Puisque mon Krig était entouré des meilleurs, il n'avait pas besoin d'être sur leur dos tout le temps. Warren était comme moi ; il observait de loin, n'agissant que lorsqu'il le jugeait nécessaire. Cette façon d'être ne plaisait pas à tout le monde. Si à moi on ne pouvait pas franchement le reprocher, on ne se privait pas de le faire pour mon ami. Mais Warren n'était pas du genre à écouter ce qui se disait de lui. Et encore moins à courber l'échine face aux critiques. Il se tenait droit, encaissant et surtout, prouvant qu'il méritait sa place. Personne d'autre à mes yeux n'aurait pu le remplacer. C'était ainsi.

Mon attention glissa sur Cardinian, à la gauche de Todd. C'était un grand type, au faciès tout aussi dur que celui de Risteard. Il venait des lointaines contrées de Russie et son lycan en gardait quelques traces indélébiles. Le rendant parfois imprévisible. Tout autant que pouvait l'être Calder, l'un des Ritters de Warren. Cardinian était d'un blond très clair, tirant presque sur le blanc lorsque l'éclat du soleil venait chatoyer à même sa chevelure. Ses yeux bruns étaient ternes et aucune lueur n'y brillait jamais. Pas même lorsque son lycan montait à la surface, comme je le soupçonnai en cet instant. Sa personne n'avait rien d'attirant. Mais après tout, ce n'est pas ce que j'attendais de mes Asters. Bien loin de là.
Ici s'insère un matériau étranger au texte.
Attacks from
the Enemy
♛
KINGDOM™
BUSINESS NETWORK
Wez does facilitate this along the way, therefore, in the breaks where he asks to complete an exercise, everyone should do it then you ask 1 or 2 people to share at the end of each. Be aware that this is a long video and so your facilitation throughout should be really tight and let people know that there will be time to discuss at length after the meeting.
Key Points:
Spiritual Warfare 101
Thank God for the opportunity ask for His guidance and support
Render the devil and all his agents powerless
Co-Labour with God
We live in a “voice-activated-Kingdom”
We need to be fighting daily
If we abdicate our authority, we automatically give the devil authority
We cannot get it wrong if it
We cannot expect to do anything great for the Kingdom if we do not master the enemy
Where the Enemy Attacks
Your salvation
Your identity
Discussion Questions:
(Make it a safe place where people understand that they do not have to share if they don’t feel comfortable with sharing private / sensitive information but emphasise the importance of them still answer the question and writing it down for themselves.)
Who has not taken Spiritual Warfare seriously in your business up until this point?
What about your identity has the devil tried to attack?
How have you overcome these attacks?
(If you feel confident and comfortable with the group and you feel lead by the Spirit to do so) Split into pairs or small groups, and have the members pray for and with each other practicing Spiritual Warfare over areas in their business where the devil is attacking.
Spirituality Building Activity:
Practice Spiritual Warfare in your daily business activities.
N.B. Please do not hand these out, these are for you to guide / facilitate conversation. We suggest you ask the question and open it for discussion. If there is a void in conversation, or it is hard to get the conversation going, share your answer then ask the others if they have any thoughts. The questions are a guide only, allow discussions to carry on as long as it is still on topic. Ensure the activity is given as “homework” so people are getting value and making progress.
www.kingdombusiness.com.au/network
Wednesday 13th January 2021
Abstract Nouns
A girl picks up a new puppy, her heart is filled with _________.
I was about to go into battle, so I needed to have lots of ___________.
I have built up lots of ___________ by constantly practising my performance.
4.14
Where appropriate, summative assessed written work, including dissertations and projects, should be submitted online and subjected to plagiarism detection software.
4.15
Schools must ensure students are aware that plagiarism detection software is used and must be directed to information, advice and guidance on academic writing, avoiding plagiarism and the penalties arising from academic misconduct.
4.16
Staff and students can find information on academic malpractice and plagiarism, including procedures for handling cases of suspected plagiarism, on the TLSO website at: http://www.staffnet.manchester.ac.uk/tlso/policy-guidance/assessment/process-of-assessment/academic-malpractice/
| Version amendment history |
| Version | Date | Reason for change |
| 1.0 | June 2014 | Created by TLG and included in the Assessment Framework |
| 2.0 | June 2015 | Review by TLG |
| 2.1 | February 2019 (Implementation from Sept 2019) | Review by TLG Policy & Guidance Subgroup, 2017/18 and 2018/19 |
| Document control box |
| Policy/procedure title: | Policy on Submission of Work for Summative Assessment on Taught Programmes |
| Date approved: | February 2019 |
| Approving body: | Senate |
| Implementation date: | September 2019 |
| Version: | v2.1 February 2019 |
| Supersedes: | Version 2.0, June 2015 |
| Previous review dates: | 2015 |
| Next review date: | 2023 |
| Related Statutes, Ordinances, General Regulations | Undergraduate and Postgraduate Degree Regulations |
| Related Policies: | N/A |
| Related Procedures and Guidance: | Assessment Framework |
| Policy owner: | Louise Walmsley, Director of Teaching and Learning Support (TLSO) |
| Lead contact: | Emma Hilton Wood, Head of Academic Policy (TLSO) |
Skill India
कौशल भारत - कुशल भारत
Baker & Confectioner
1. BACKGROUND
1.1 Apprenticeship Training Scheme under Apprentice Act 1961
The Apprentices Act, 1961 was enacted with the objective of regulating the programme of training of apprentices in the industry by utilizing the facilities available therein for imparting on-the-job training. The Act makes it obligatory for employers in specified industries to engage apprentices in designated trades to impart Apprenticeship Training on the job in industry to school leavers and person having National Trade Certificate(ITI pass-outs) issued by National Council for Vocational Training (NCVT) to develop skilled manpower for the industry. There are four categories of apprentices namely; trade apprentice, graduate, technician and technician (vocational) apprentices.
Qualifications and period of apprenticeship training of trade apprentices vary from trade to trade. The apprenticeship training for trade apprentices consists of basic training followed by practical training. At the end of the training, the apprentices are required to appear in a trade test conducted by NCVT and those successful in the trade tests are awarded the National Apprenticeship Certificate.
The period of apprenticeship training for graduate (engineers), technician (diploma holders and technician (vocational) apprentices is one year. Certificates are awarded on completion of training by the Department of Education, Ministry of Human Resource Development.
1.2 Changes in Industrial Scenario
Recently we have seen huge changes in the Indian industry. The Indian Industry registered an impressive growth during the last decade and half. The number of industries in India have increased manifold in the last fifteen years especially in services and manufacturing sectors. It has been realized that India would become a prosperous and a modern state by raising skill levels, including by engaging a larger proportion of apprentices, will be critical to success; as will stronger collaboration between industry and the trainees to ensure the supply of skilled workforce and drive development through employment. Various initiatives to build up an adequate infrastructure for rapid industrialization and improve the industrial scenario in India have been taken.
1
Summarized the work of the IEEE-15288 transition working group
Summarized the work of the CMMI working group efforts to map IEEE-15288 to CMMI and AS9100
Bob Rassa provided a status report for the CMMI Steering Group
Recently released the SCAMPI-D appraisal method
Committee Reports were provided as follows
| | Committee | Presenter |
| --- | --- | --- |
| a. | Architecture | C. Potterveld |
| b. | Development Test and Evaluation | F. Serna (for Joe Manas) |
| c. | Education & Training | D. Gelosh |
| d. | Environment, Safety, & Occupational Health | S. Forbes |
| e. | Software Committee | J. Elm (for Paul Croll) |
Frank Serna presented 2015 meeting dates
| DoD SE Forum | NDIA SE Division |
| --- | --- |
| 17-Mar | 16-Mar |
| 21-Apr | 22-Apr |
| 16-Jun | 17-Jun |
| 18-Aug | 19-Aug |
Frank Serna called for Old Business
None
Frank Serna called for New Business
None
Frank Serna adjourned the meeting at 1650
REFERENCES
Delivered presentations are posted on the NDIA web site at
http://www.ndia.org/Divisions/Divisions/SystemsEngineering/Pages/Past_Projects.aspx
— Sire, lâcha-t-il d'une voix rauque.

Je lui offris un signe de tête et en vint à observer mon troisième Général. Reed était une femme à l'esprit vif. Sa carrure s'apparentait à celle d'un boxeur, n'offrant que peu de places à ses courbes féminines. Elle était capable de mettre à terre une montagne de muscles sans y mettre trop d'effort. Autant dire que c'était une machine de guerre.

— Reed.

— Sire.

J'aimais visiter mes hommes. J'aimais suivre leur progrès et savoir où ils en étaient. Je connaissais le nom de chacun des soldats présents ici. Arzhel aurait dit que j'avais bien fait mes devoirs, mais il s'agissait de tellement plus que ça. Je ne pouvais pas me proclamer Empereur de tous les lycans s'ils étaient tous de parfaits étrangers pour moi, s'ils n'étaient que des sujets et rien de plus.

— Tu es Aslander et je suis Salil.

Je me tapotai la lèvre en levant les yeux pour voir Cashel effectué de longs cercles. Je ne craignais absolument rien ici. C'était un fait et une évidence. Après tout Warren était un chef des Armées. Il était certainement le plus à même de me protéger à des kilomètres à la ronde.

Je passais l'heure suivante à faire le point avec les Asters et discutais un peu avec certains soldats. Il était important pour moi d'être plus qu'une simple autorité. D'être plus que simplement leur Empereur. Je savais qu'Ashika traînerait Siobhane un peu partout, lui faisant visiter le Fief de long en large. Et ça ferait du bien à la jeune femme, après ce qui lui était arrivé. Le grand air de la Réserve serait des plus vivifiants.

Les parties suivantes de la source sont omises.